Science coffee

Toward the end-to-end optimization of the design of experiments

by Tommaso Dorigo (INFN Padova)

Europe/Stockholm
Description

In the past few decades particle physics has made giant leaps by studying matter at the shortest distance scales with detectors built on a few paradigms (track-first-destroy-later, redundancy, cross-verification and calibration) which worked very well, but which today look increasingly misaligned with the progress of information-extraction procedures, as the construction choices of complex apparatus live in hundreds-dimensional parameter spaces which until recently humans have been unable to probe systematically.
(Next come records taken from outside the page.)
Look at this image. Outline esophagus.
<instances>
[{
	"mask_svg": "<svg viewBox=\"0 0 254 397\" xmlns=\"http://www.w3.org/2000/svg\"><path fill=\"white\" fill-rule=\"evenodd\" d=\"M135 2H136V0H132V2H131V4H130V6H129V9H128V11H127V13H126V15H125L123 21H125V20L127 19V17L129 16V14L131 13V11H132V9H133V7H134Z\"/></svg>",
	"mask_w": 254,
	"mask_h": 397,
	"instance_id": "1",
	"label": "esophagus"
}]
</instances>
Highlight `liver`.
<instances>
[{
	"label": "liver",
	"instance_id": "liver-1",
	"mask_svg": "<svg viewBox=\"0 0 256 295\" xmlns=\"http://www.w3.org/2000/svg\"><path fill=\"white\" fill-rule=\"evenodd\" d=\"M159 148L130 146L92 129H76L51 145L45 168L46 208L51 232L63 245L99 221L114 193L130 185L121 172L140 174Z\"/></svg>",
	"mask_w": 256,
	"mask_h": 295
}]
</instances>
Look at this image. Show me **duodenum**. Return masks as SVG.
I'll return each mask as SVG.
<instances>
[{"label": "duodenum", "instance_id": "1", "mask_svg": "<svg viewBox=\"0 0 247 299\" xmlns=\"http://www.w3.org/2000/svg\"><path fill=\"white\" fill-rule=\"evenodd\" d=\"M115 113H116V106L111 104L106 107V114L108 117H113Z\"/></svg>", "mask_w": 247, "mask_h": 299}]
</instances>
The result of not investigating the full space of solutions to particle detection, pattern recognition, and inference extraction is a huge potential loss in performance. Our saviour may be differentiable programming, which allows the creation of continuous models of all the ingredients of measurements in fundamental physics, as well as, crucially, a carefully constructed objective function. Backpropagation through a differentiable pipeline of all the elements of the problem may allow to probe the design space and realign design and goals of experiments that base their operation on the interaction of radiation with matter, besides finding entirely new ways to solve our detection problems. 

In this seminar I will illustrate how we can set out to create the interfaces to solve our difficult optimization problems, with great prospects for future endeavours in HEP, astro-HEP, nuclear and neutrino physics when these allow for time and resources to carry out such studies.